**DATASET RECORDS**
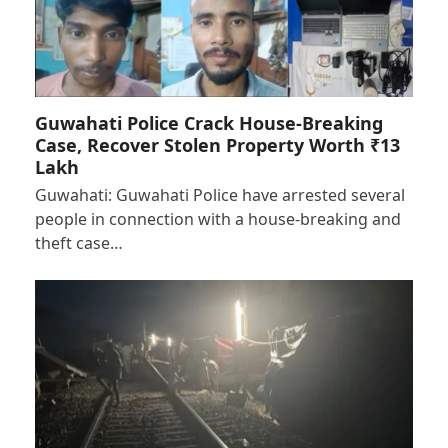
Guwahati Police Crack House-Breaking
Case, Recover Stolen Property Worth ₹13
Lakh
Guwahati: Guwahati Police have arrested several
people in connection with a house-breaking and
theft case…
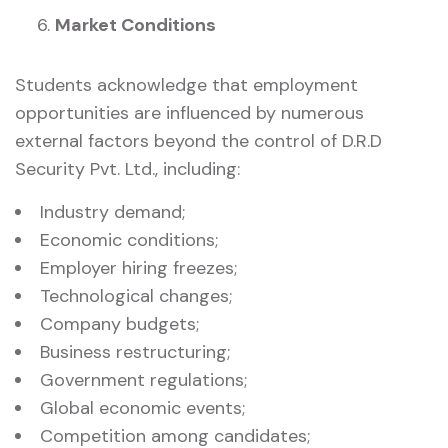
Market Conditions
Students acknowledge that employment
opportunities are influenced by numerous
external factors beyond the control of D.R.D
Security Pvt. Ltd., including:
Industry demand;
Economic conditions;
Employer hiring freezes;
Technological changes;
Company budgets;
Business restructuring;
Government regulations;
Global economic events;
Competition among candidates;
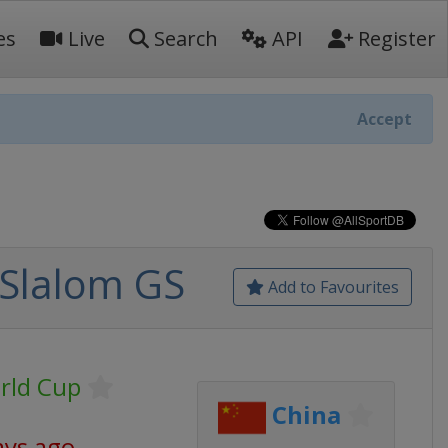
es
Live
Search
API
Register
Accept
 Slalom GS
Add to Favourites
rld Cup
China
ays ago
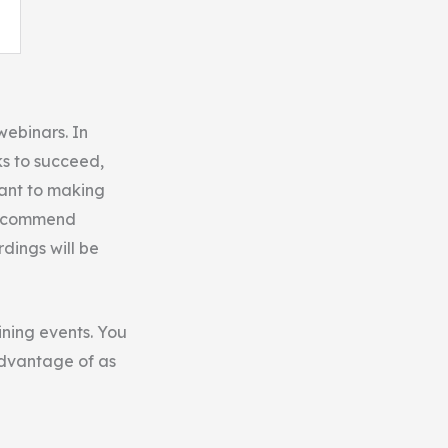
webinars. In
ks to succeed,
want to making
ecommend
rdings will be
ining events. You
advantage of as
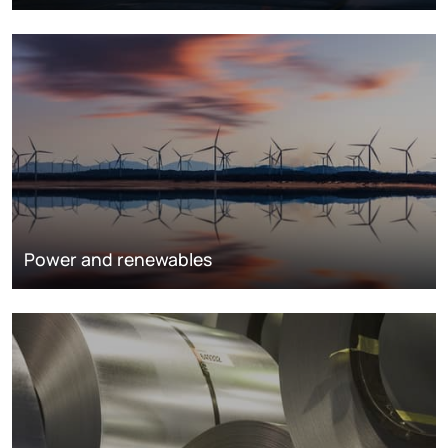
Power and renewables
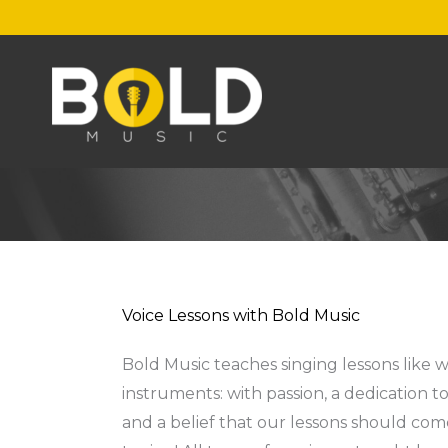
Skip
to
content
Voice Lessons with Bold Music
Bold Music teaches singing lessons like w
instruments: with passion, a dedication t
and a belief that our lessons should co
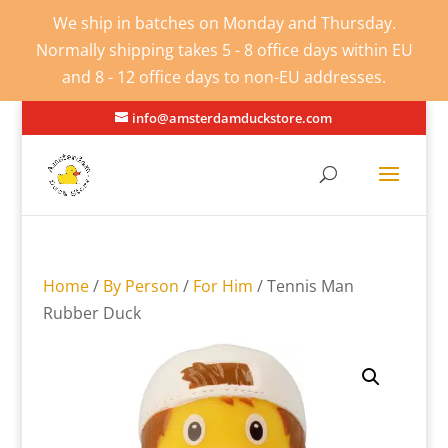
We ship in batches on Monday and Thursday.
Normally shipping takes 5 - 8 office days within EU
and 8 - 12 office days to non-EU addresses.
info@amsterdamduckstore.com
Home
/
By Person
/
For Him
/ Tennis Man
Rubber Duck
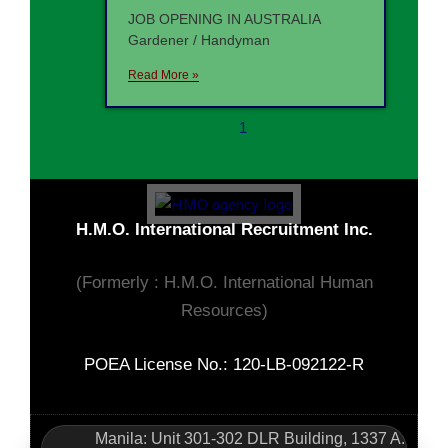
JOB OPENING IN AUSTRALIA
Gardener / Handyman
Read More »
1
H.M.O. International Recruitment Inc.
(Formerly : H.M.O. International Human
Resources)
POEA License No.: 120-LB-092122-R
Manila: Unit 301-302 DLR Building, 1337 A.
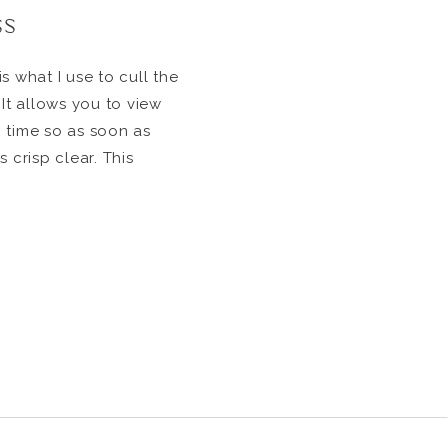
ss
s what I use to cull the
 It allows you to view
 time so as soon as
 crisp clear. This
h all the images super
to editing. When I first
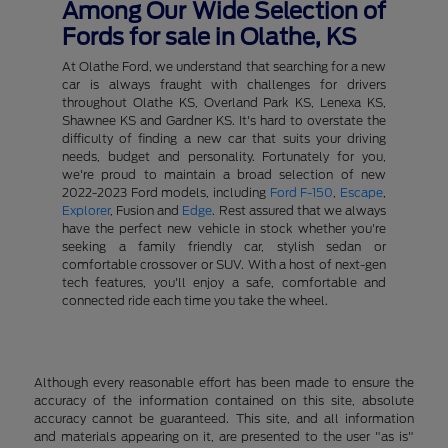
Among Our Wide Selection of
Fords for sale in Olathe, KS
At Olathe Ford, we understand that searching for a new
car is always fraught with challenges for drivers
throughout Olathe KS, Overland Park KS, Lenexa KS,
Shawnee KS and Gardner KS. It's hard to overstate the
difficulty of finding a new car that suits your driving
needs, budget and personality. Fortunately for you,
we're proud to maintain a broad selection of new
2022-2023 Ford models, including
Ford F-150
,
Escape
,
Explorer
, Fusion and
Edge
. Rest assured that we always
have the perfect new vehicle in stock whether you're
seeking a family friendly car, stylish sedan or
comfortable crossover or SUV. With a host of next-gen
tech features, you'll enjoy a safe, comfortable and
connected ride each time you take the wheel.
Although every reasonable effort has been made to ensure the
accuracy of the information contained on this site, absolute
accuracy cannot be guaranteed. This site, and all information
and materials appearing on it, are presented to the user "as is"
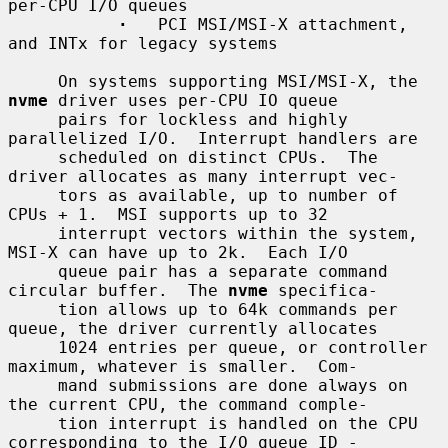
per-CPU I/O queues

·
   PCI MSI/MSI-X attachment, 
and INTx for legacy systems

     On systems supporting MSI/MSI-X, the 
nvme
 driver uses per-CPU IO queue

     pairs for lockless and highly 
parallelized I/O.  Interrupt handlers are

     scheduled on distinct CPUs.  The 
driver allocates as many interrupt vec-

     tors as available, up to number of 
CPUs + 1.  MSI supports up to 32

     interrupt vectors within the system, 
MSI-X can have up to 2k.  Each I/O

     queue pair has a separate command 
circular buffer.  The 
nvme
 specifica-

     tion allows up to 64k commands per 
queue, the driver currently allocates

     1024 entries per queue, or controller 
maximum, whatever is smaller.  Com-

     mand submissions are done always on 
the current CPU, the command comple-

     tion interrupt is handled on the CPU 
corresponding to the I/O queue ID -
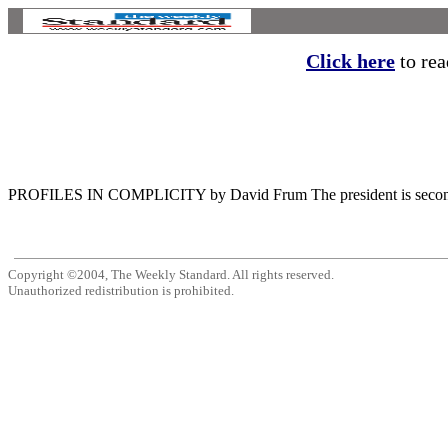
Click here
to read
PROFILES IN COMPLICITY by David Frum The president is second to n
Copyright ©2004, The Weekly Standard. All rights reserved.
Unauthorized redistribution is prohibited.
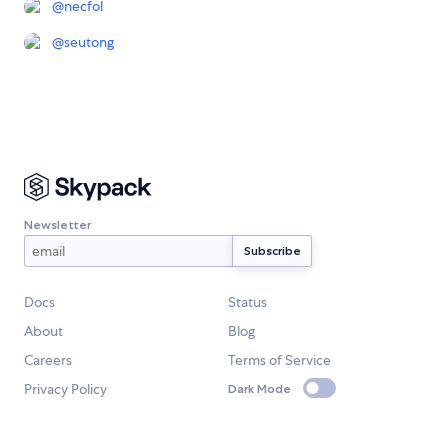
@
necfol
@
seutong
Newsletter
Docs
Status
About
Blog
Careers
Terms of Service
Privacy Policy
Dark Mode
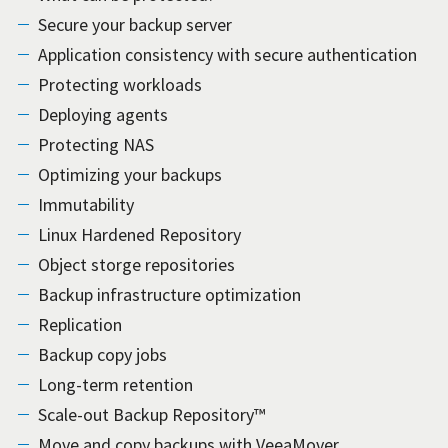
Secure your backup server
Application consistency with secure authentication
Protecting workloads
Deploying agents
Protecting NAS
Optimizing your backups
Immutability
Linux Hardened Repository
Object storge repositories
Backup infrastructure optimization
Replication
Backup copy jobs
Long-term retention
Scale-out Backup Repository™
Move and copy backups with VeeaMover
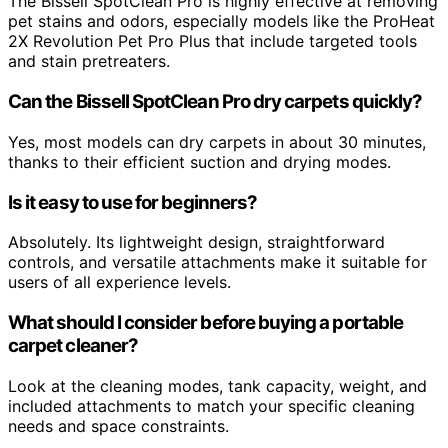
The Bissell SpotClean Pro is highly effective at removing
pet stains and odors, especially models like the ProHeat
2X Revolution Pet Pro Plus that include targeted tools
and stain pretreaters.
Can the Bissell SpotClean Pro dry carpets quickly?
Yes, most models can dry carpets in about 30 minutes,
thanks to their efficient suction and drying modes.
Is it easy to use for beginners?
Absolutely. Its lightweight design, straightforward
controls, and versatile attachments make it suitable for
users of all experience levels.
What should I consider before buying a portable
carpet cleaner?
Look at the cleaning modes, tank capacity, weight, and
included attachments to match your specific cleaning
needs and space constraints.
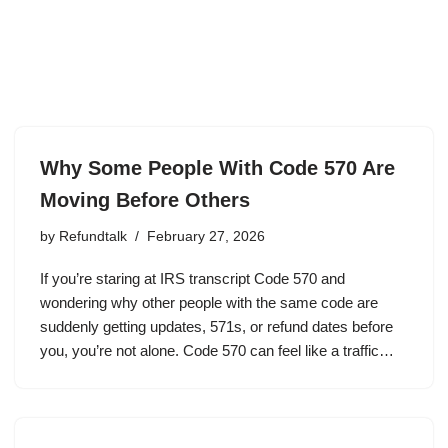
Why Some People With Code 570 Are
Moving Before Others
by
Refundtalk
February 27, 2026
If you’re staring at IRS transcript Code 570 and
wondering why other people with the same code are
suddenly getting updates, 571s, or refund dates before
you, you’re not alone. Code 570 can feel like a traffic…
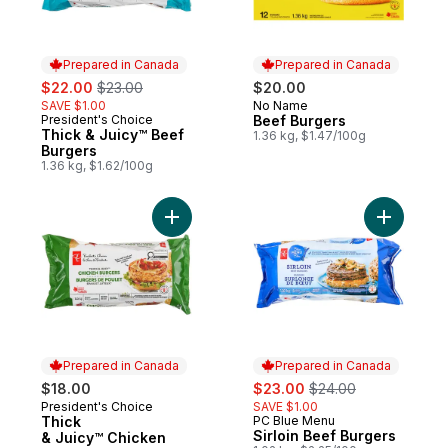
Prepared in Canada
Prepared in Canada
sale:
, formerly:
$22.00
$23.00
$20.00
SAVE $1.00
No Name
Prepared in Canada
President's Choice
Beef Burgers
Prepared in Canada
Thick & Juicy™ Beef
1.36 kg, $1.47/100g
Burgers
1.36 kg, $1.62/100g
Add Thick & Juicy™ Chicken Burgers to c
Add Sirloi
Prepared in Canada
Prepared in Canada
sale:
, formerly:
$18.00
$23.00
$24.00
President's Choice
SAVE $1.00
Prepared in Canada
Thick
PC Blue Menu
Prepared in Canada
Sirloin Beef Burgers
& Juicy™ Chicken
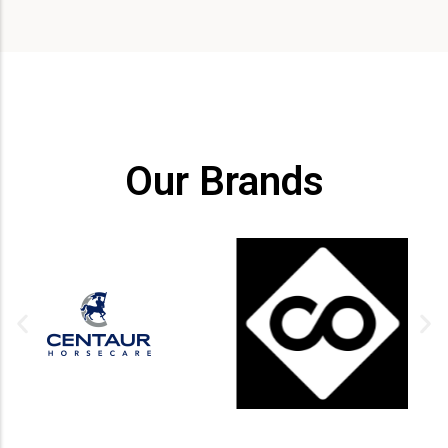
Our Brands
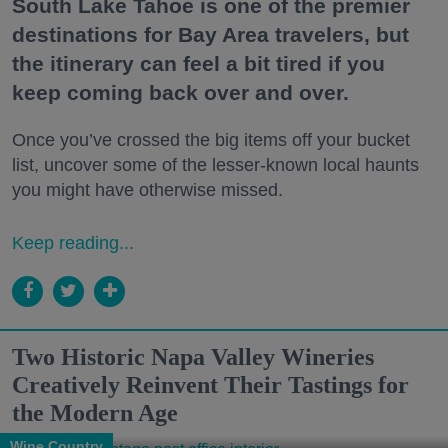
South Lake Tahoe is one of the premier
destinations for Bay Area travelers, but
the itinerary can feel a bit tired if you
keep coming back over and over.
Once you’ve crossed the big items off your bucket
list, uncover some of the lesser-known local haunts
you might have otherwise missed.
Keep reading...
Two Historic Napa Valley Wineries
Creatively Reinvent Their Tastings for
the Modern Age
Wine Country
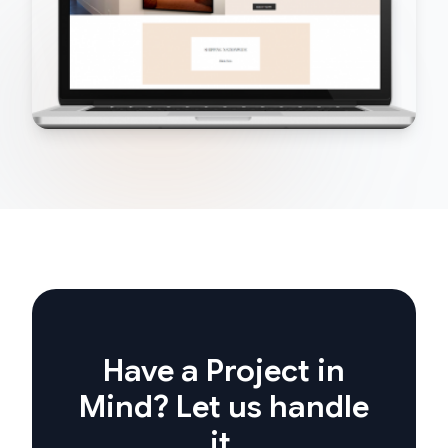
Have a Project in
Mind? Let us handle
it.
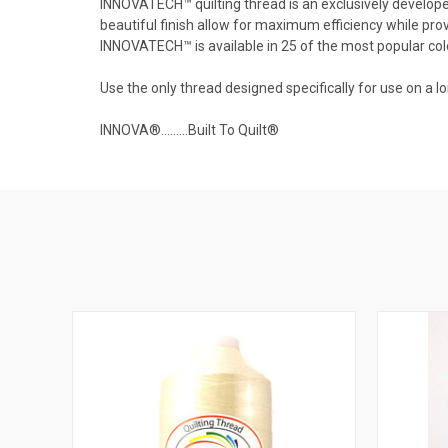
INNOVATECH™ quilting thread is an exclusively developed 
beautiful finish allow for maximum efficiency while prov
INNOVATECH™ is available in 25 of the most popular col
Use the only thread designed specifically for use on
INNOVA®………Built To Quilt®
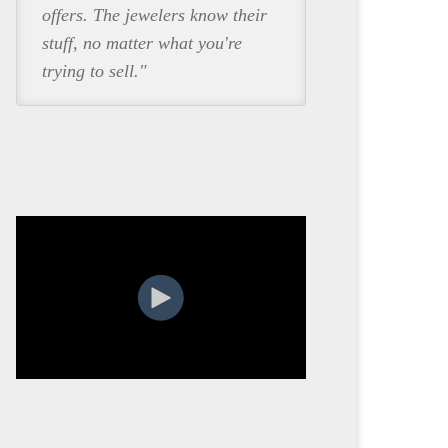
offers. The jewelers know their
stuff, no matter what you're
trying to sell."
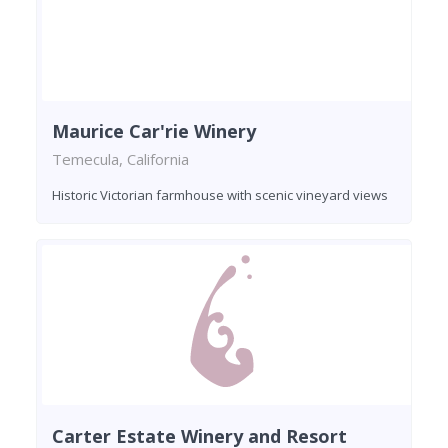
Maurice Car'rie Winery
Temecula, California
Historic Victorian farmhouse with scenic vineyard views
Carter Estate Winery and Resort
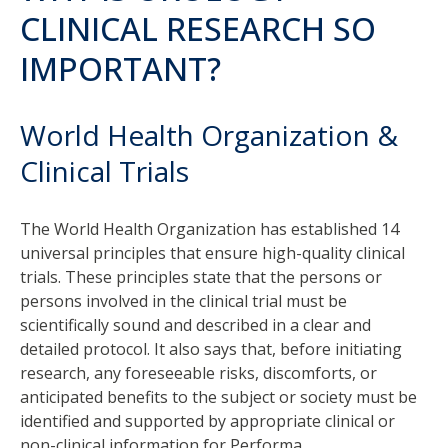
CLINICAL RESEARCH SO
IMPORTANT?
World Health Organization &
Clinical Trials
The World Health Organization has established 14
universal principles that ensure high-quality clinical
trials. These principles state that the persons or
persons involved in the clinical trial must be
scientifically sound and described in a clear and
detailed protocol. It also says that, before initiating
research, any foreseeable risks, discomforts, or
anticipated benefits to the subject or society must be
identified and supported by appropriate clinical or
non-clinical information for Performa.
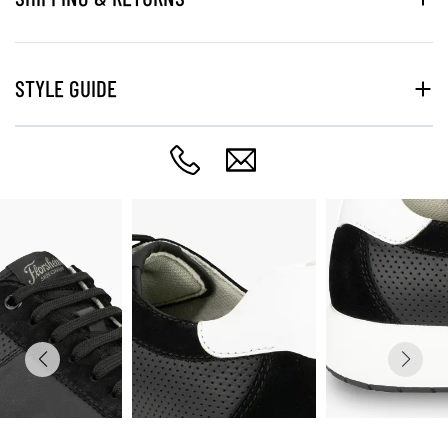
STYLE GUIDE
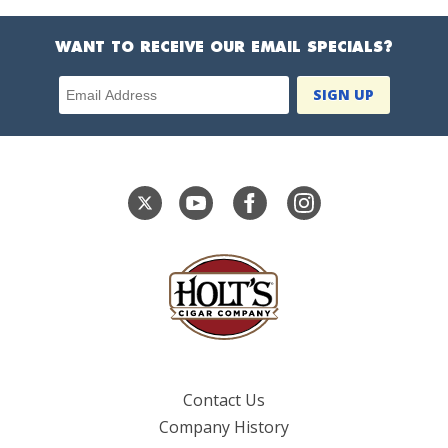
WANT TO RECEIVE OUR EMAIL SPECIALS?
Email Address
Contact Us
Company History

**INSTRUCTION**
Filter the records above, keeping each line that contains the word "including".

**SOLUTION TO THIS TASK**
Security Pvt. Ltd., including:
2022-2023 Ford models, including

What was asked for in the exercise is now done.